*Excerpt:*
•••

As will be discussed further with reference to FIGS. 2A-2F, this arrangement shown in FIGS. 1A-1C allows the input cam 122 to selectively engage the output gear 102 to allow the motor to drive the output gear in two directions, to drive a bolt to an extended/locked position and to a retracted/unlocked position, while also allowing manual operation of a deadbolt handle to turn the output gear 102 without interface from the motor by permitting the input cam to disengage from the output gear 102.

FIG. 2A is a front cross-sectional view of the clutch 100 of FIG. 1C in a first state. In the state shown in FIG. 2A, the input cam 122 is in a disengaged state. Accordingly, the first ball bearing 106A and the second ball bearing 106B are not engaged with the plurality of inner detents 104. Accordingly, there is no linkage between the output gear 102 and the input cam 122. Likewise, the lag plate 110 does not interfere with the rotation of the output gear 102. Accordingly, the output gear 102 may be rotated (e.g., by a deadbolt handle) freely without resistance from the motor via the input cam 122.

•••

Images of plotted data:
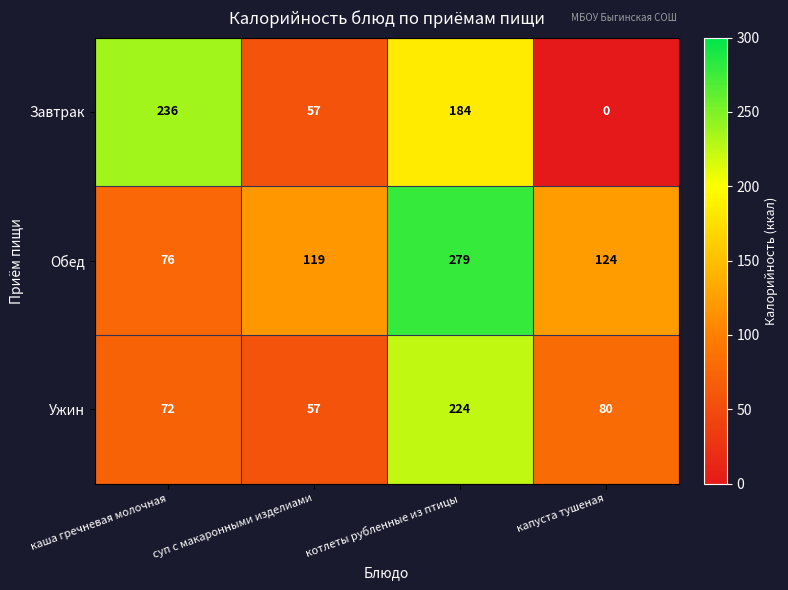

Reading right to left, what are all the values shown in this chart?

Завтрак: 0	184	57	236
Обед: 124	279	119	76
Ужин: 80	224	57	72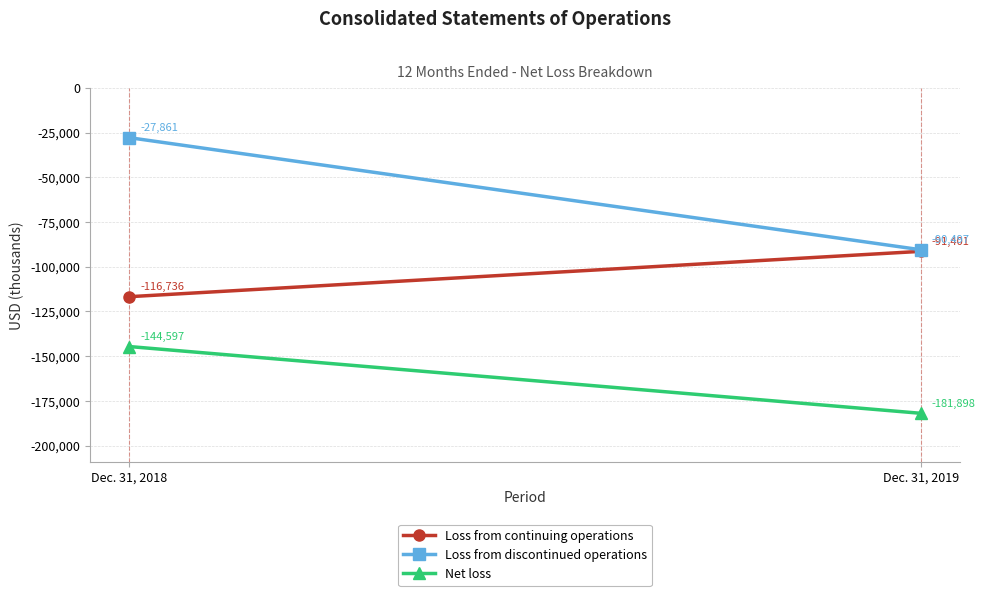

Reading right to left, transcribe all the data shown in this chart.

Loss from continuing operations: -91401	-116736
Loss from discontinued operations: -90497	-27861
Net loss: -181898	-144597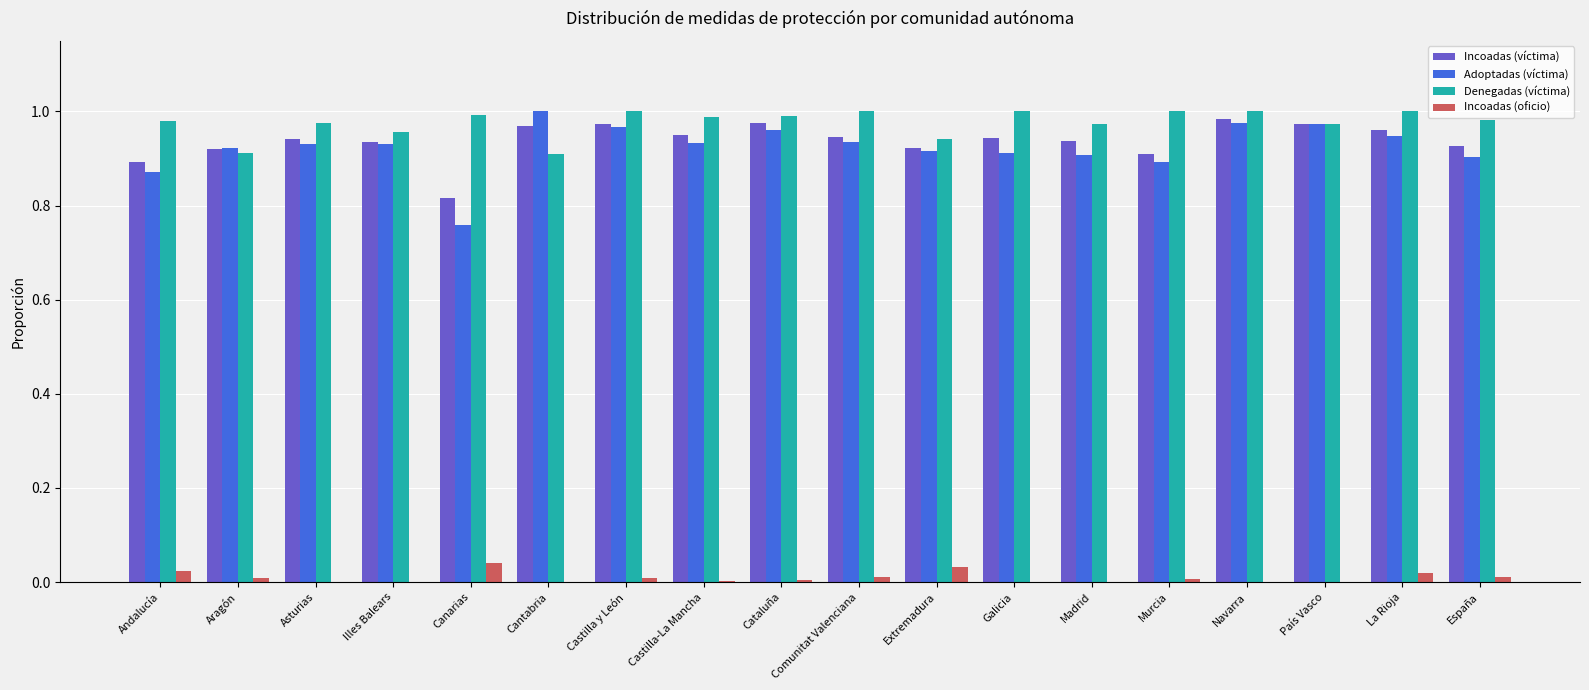

What is the sum of all Incoadas (víctima) values?

16.9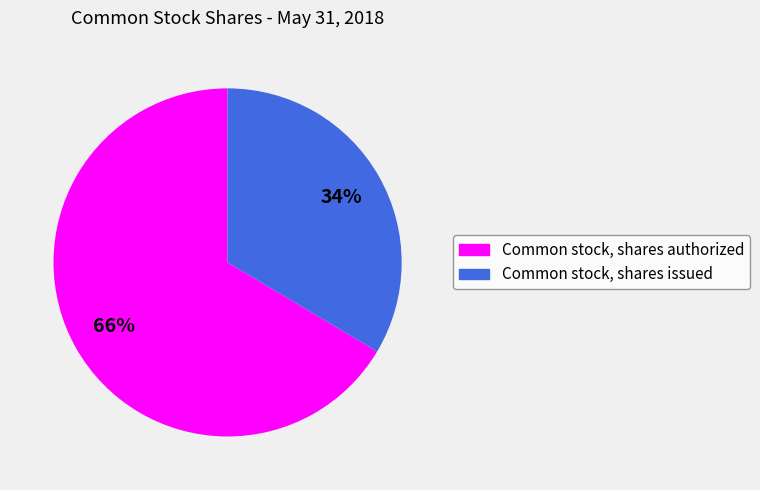

Do Common stock, shares issued and Common stock, shares authorized together represent more than half of the pie?

Yes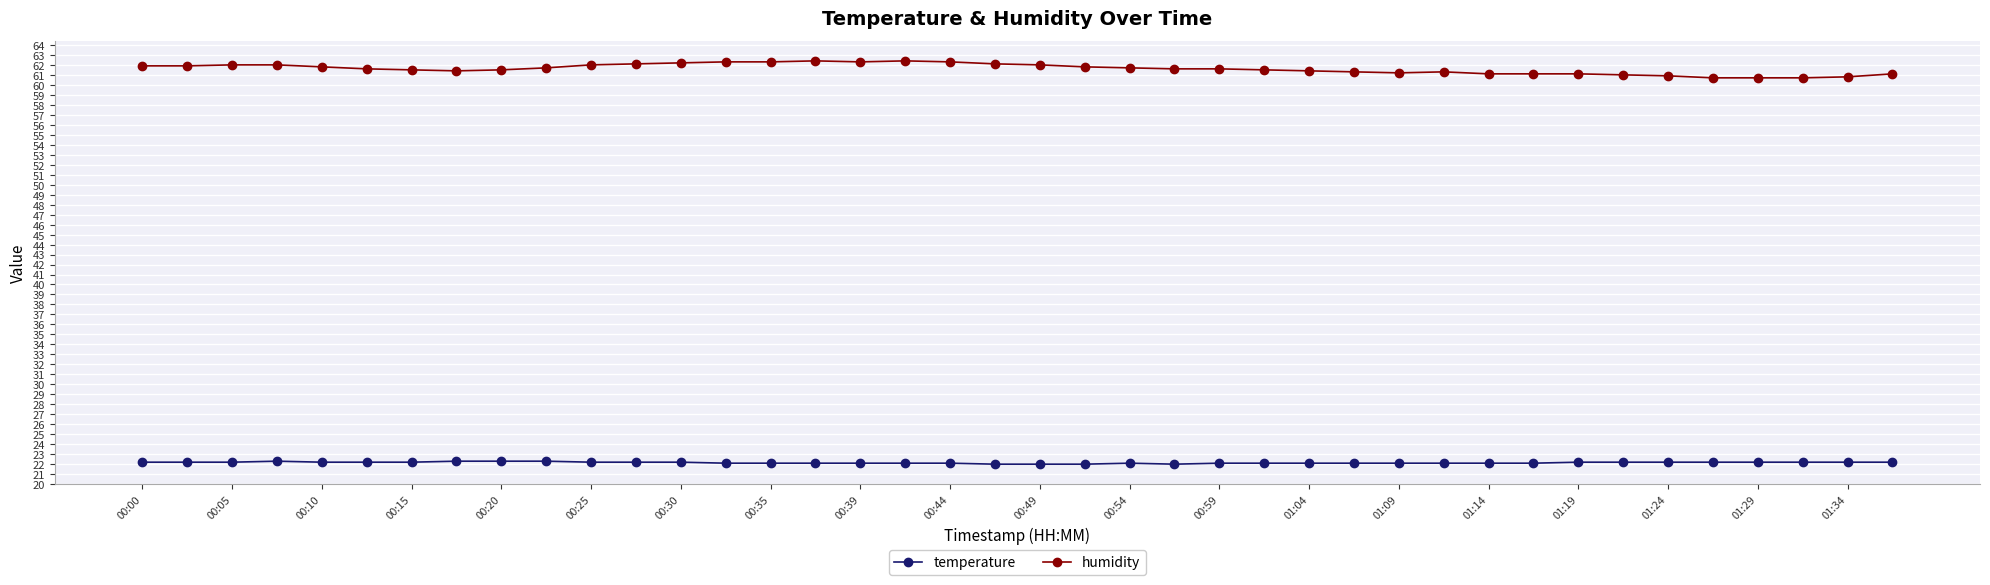

What is the smallest value displayed?

22.0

•••

*Problem set:*
1. Output the part of the clutch excerpt that opens with the words containing "As will be discussed" and closes with "from the output gear 102.", copied word for word.
2. In the clutch excerpt, which two parts are not engaged with the plurality of inner detents when the input cam is disengaged?

*Answers by task:*
1.
As will be discussed further with reference to FIGS. 2A-2F, this arrangement shown in FIGS. 1A-1C allows the input cam 122 to selectively engage the output gear 102 to allow the motor to drive the output gear in two directions, to drive a bolt to an extended/locked position and to a retracted/unlocked position, while also allowing manual operation of a deadbolt handle to turn the output gear 102 without interface from the motor by permitting the input cam to disengage from the output gear 102.

2. The first ball bearing 106A and the second ball bearing 106B.